AIM: Copy the material word for word, beginning at the line that contains "family: Cyperaceae" and stopping after the line that contains "family: Poaceae". Omit the pictures from your copy.

RECORDS SUPPLIED:
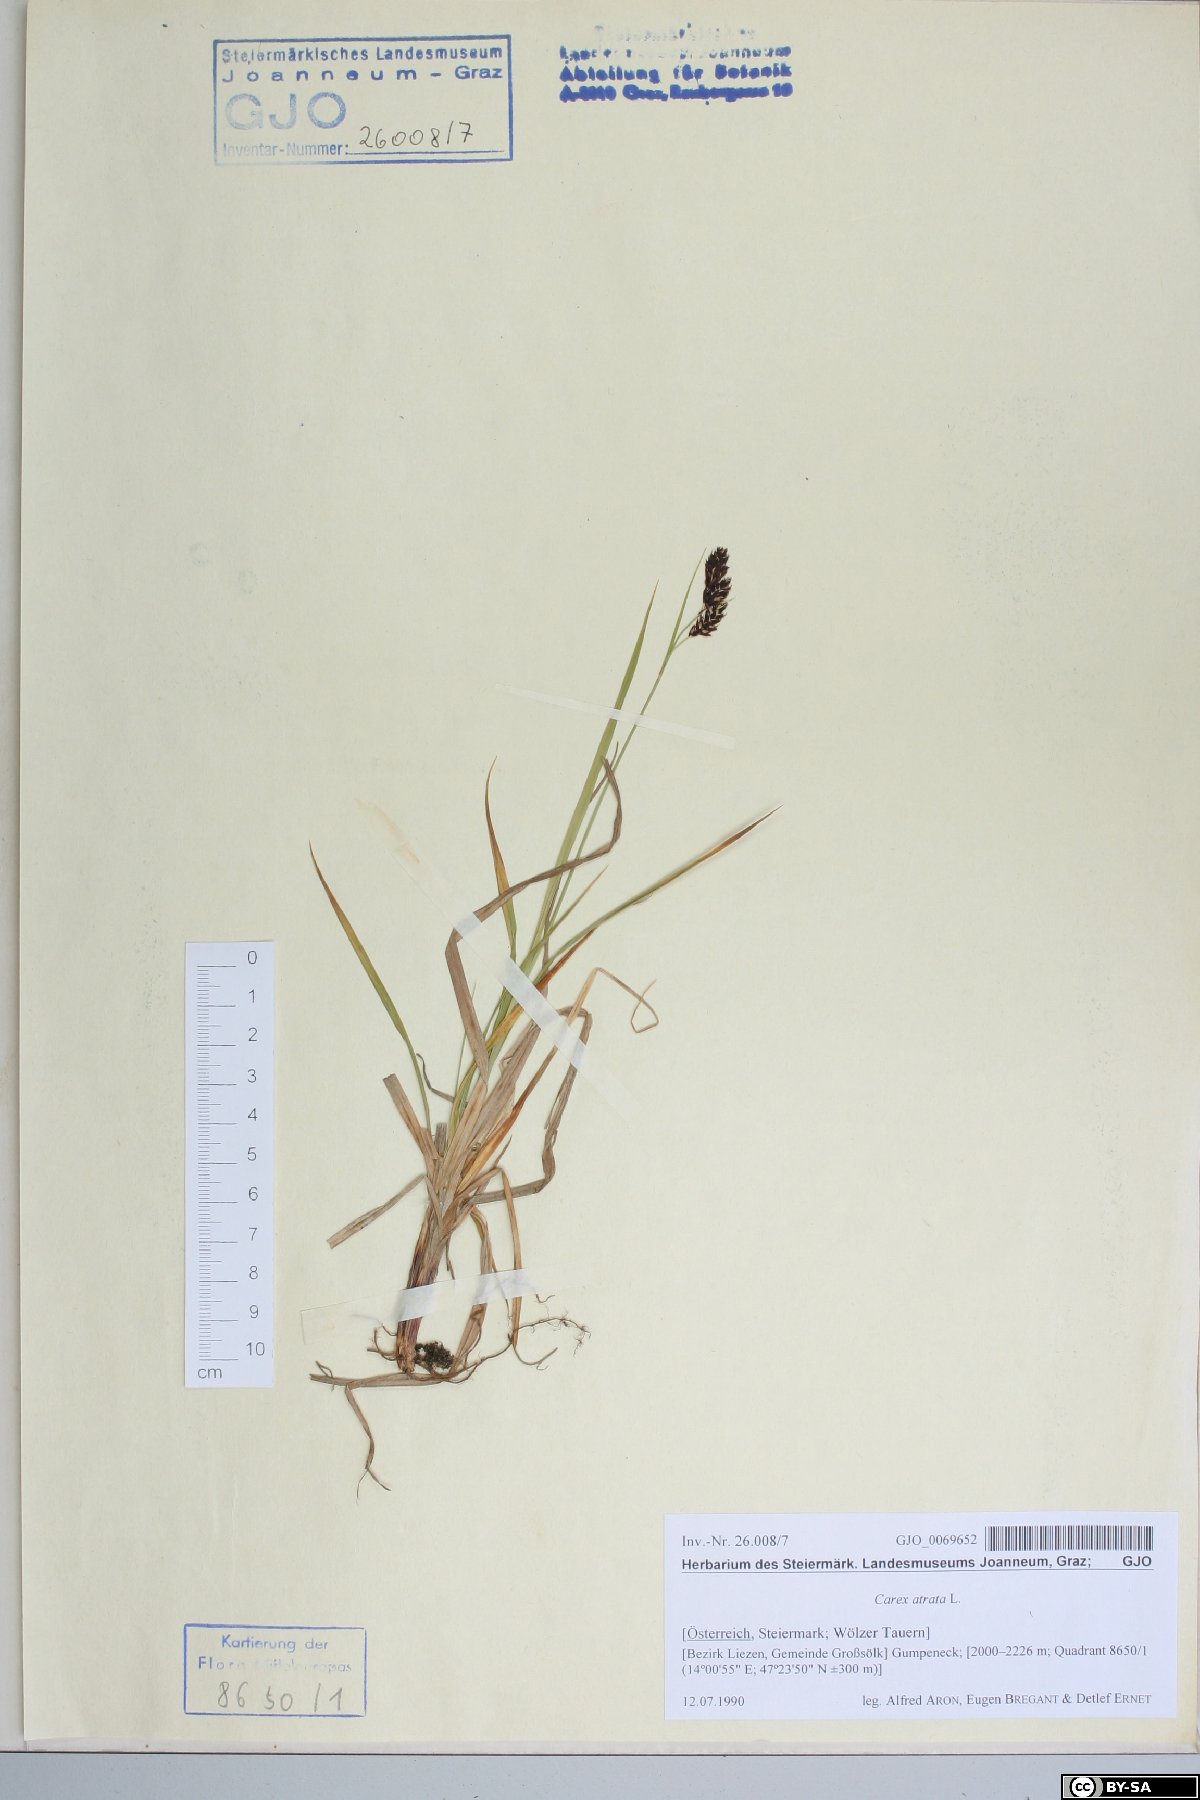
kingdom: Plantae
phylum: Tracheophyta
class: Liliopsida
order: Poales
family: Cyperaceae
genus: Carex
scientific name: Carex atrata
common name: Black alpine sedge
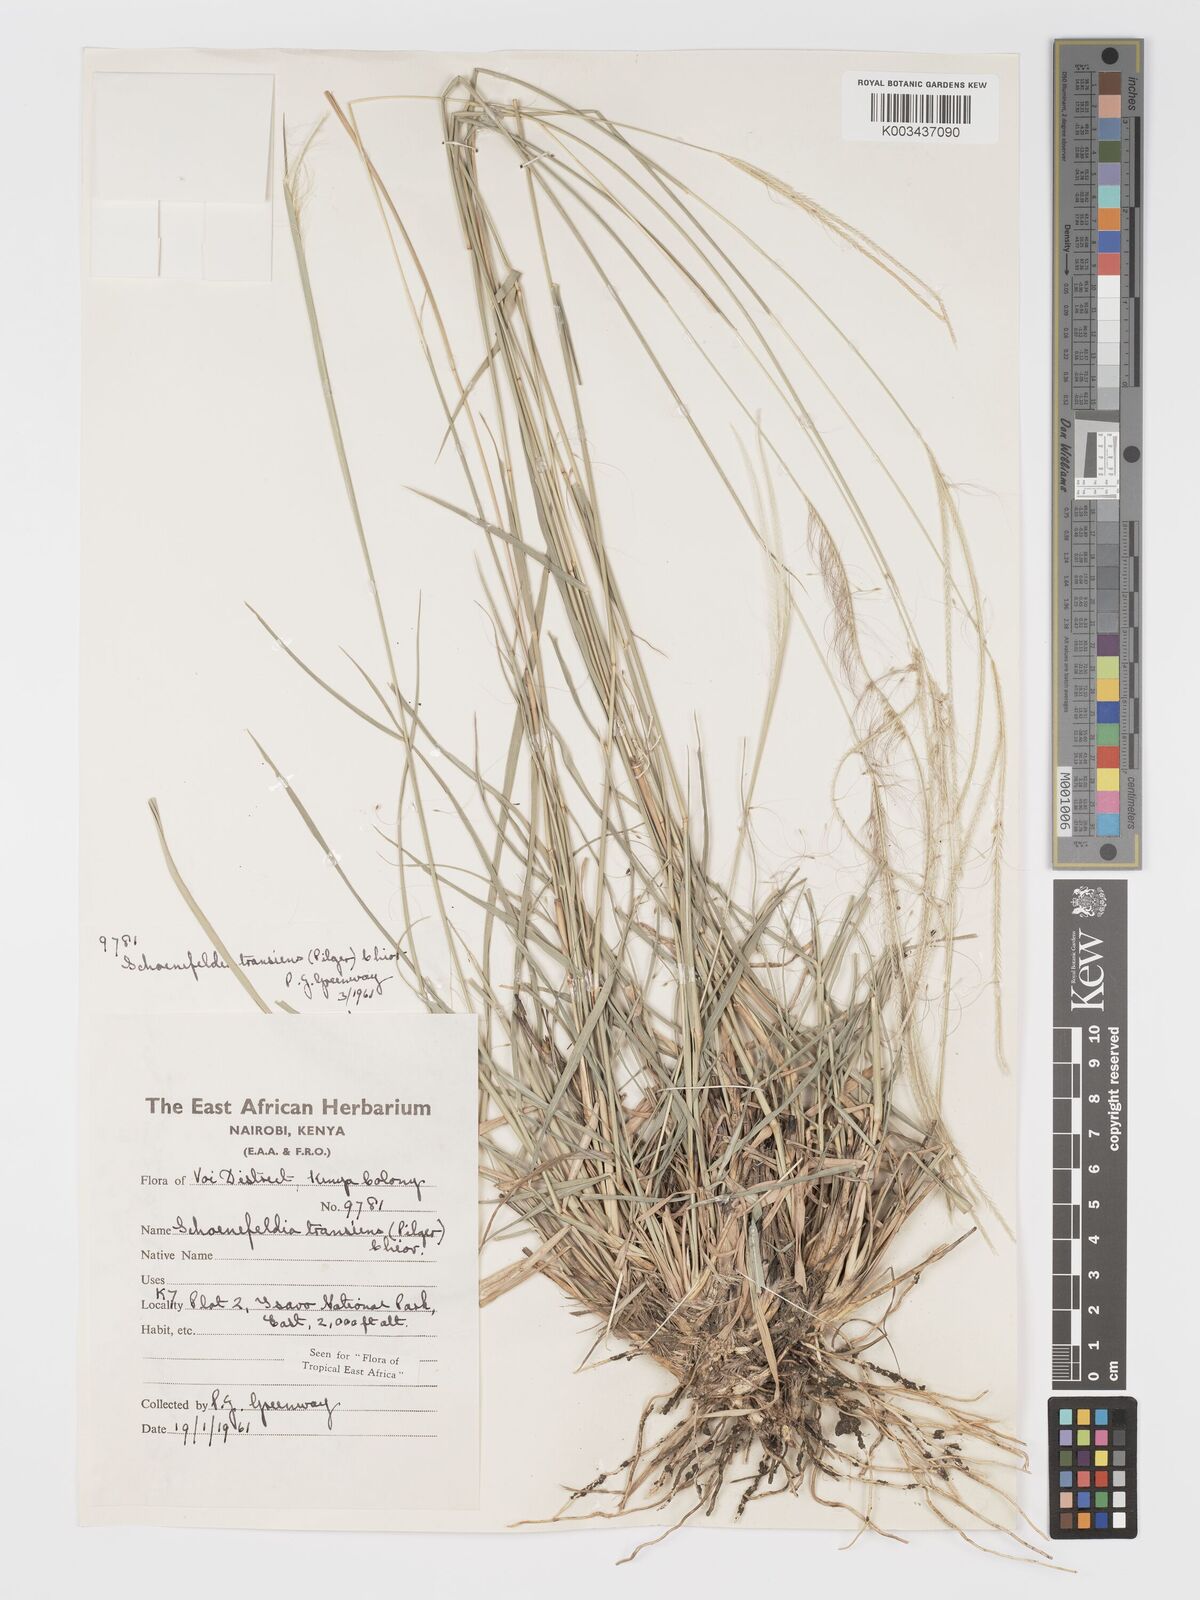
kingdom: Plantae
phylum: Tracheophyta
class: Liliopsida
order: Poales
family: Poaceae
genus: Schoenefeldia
==
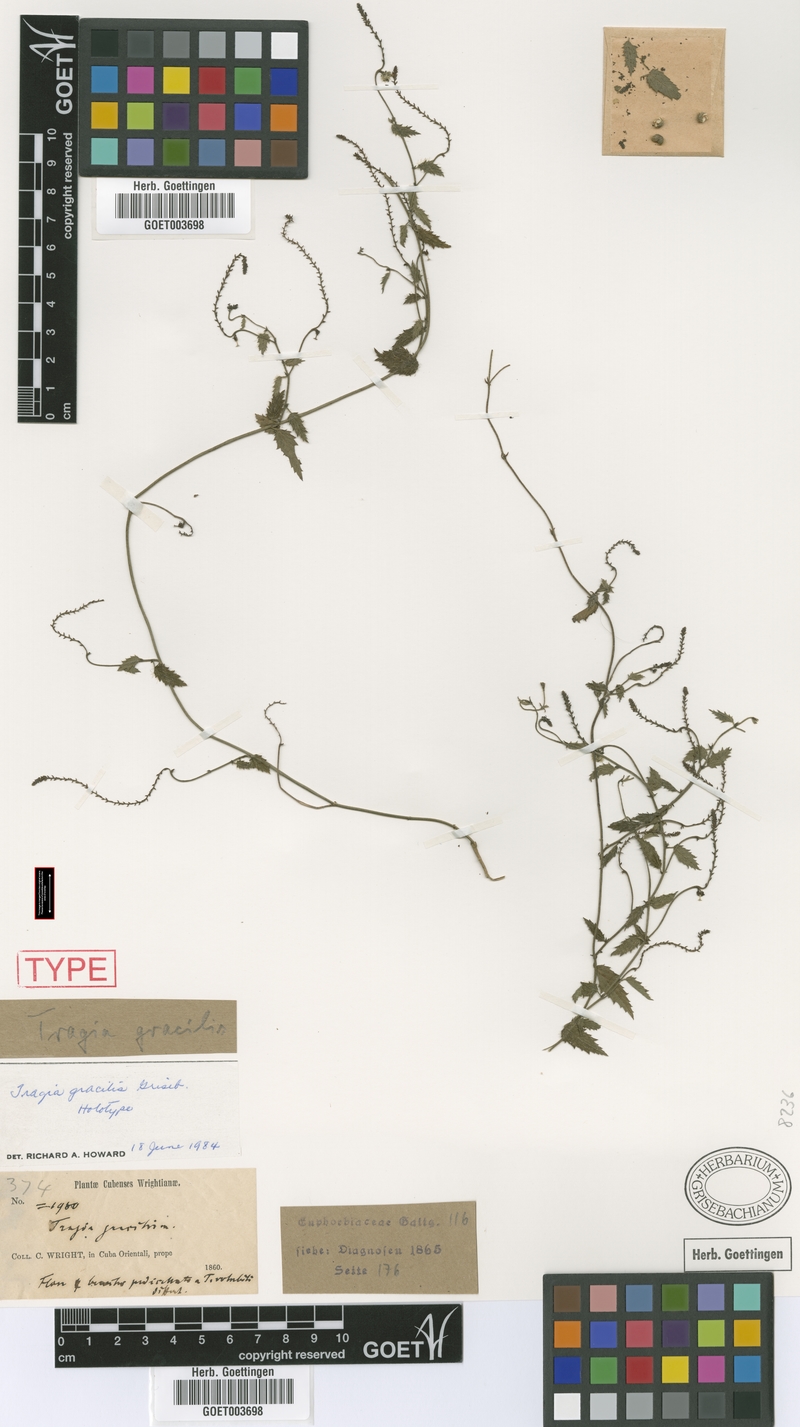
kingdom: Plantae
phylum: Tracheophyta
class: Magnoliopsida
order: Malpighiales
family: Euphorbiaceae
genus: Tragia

WORKED ANSWER:
family: Cyperaceae
genus: Carex
scientific name: Carex atrata
common name: Black alpine sedge
kingdom: Plantae
phylum: Tracheophyta
class: Liliopsida
order: Poales
family: Poaceae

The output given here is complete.